Our last company visit was to Slack. This was one of the nicest aesthetically designed offices in our visit to San Francisco. Located in the heart of San Francisco adjacent to the Salesforce Tower, most of us daydreamed wanting to work here just for the view of the Salesforce living roof, coffee, and snacks displayed all around every floor. We actually saw more themed lounge areas than actual office cubicles. One mezzanine floor even had been designed as a home living room with couches and a 8-seat dining table.

After our fascinating tour of the Slack office we sat with a member of the product marketing team, a recruiter, and three product managers of the company. The recruiter explained to us the hiring process, internship opportunities for MBAs, and the structure of the internship programme. Then a member of the product marketing team walked us through many features of Slack, the very app we used to plan the trek. We even got a good taste of how “Slack uses Slack.” The PMs, who themselves were MBA graduates, spoke about how their MBA helped them navigate the ambiguity and self-confidence challenges that exist in the competitive nature of the tech and business industry. We were enlightened by this quote in particular: “We only experience 0.000001% of the world, yet that shapes over 80% of our perspective and decisions. That means we will never know everything, so don’t act like you do.” These PMs largely talked about positive company culture, their own MBA experience and what it means to take initiatives in every aspect of their job to be a successful PM.

Takeaways and lessons learnt.

Most of us have stayed in the same industry in our entire careers. This trek was very enlightening because it enabled us to dive into the heart of the tech industry and its culture, to expand our own perspectives of its growth over the past several decades. It sparked a curiosity in us to continue to explore other industries and reflect on the kinds of work cultures that are right for each of us. We’re ultimately most grateful to be part of this trek because of the wonderful people we met. We had an opportunity to meet and bond with very bright incoming MBAs from Cambridge, who all embody qualities we admire. We are a diverse group with different backgrounds yet have so much in common. The time we’ve spent together highlights the transformative nature of the Cambridge MBA programme. It is easy to see how spending time with people with such unique perspectives and fluid personalities, will ultimately lead to formative change during the period of a year. Just three days together has already demonstrated the truth of this process.

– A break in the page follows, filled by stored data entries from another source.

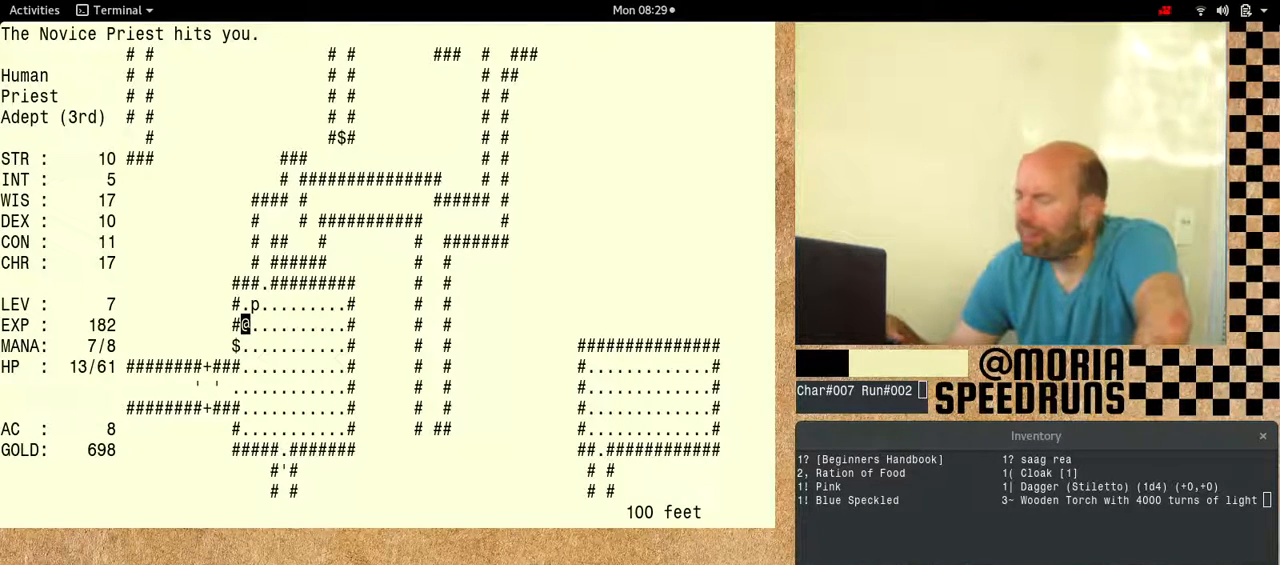
{"keys": [], "events": []}
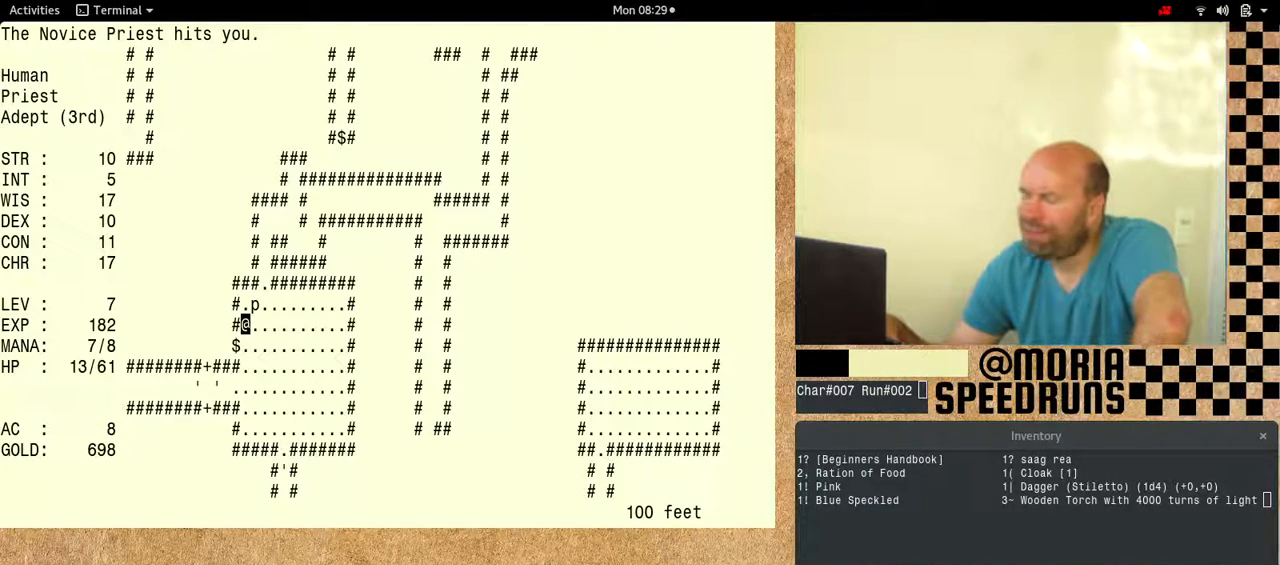
{"keys": [], "events": []}
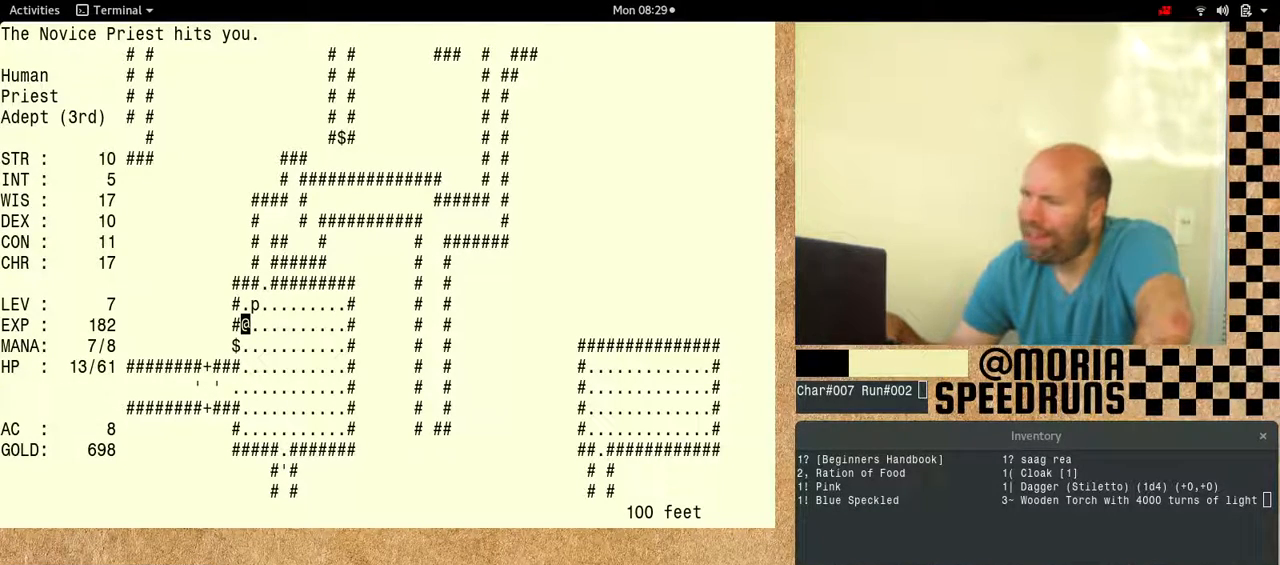
{"keys": [], "events": []}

All in all, we’re very excited for what’s to come and the Silicon Valley trek gave us a taste of that. 

As for the lessons we learned from the organisations we visited, we are better individuals for the insightful life and career advice that the professionals we met with were so kind to offer. Although some of the advice was difficult to hear at times, it is apparent that the harshest lessons are the most transformative. This is a truth that we expect to experience in full force as we dive into the heart of the Cambridge MBA programme.

We thank all those of you who participated in this trek. Each one of us contributed in such a unique way to make this a successful learning experience. See you in school!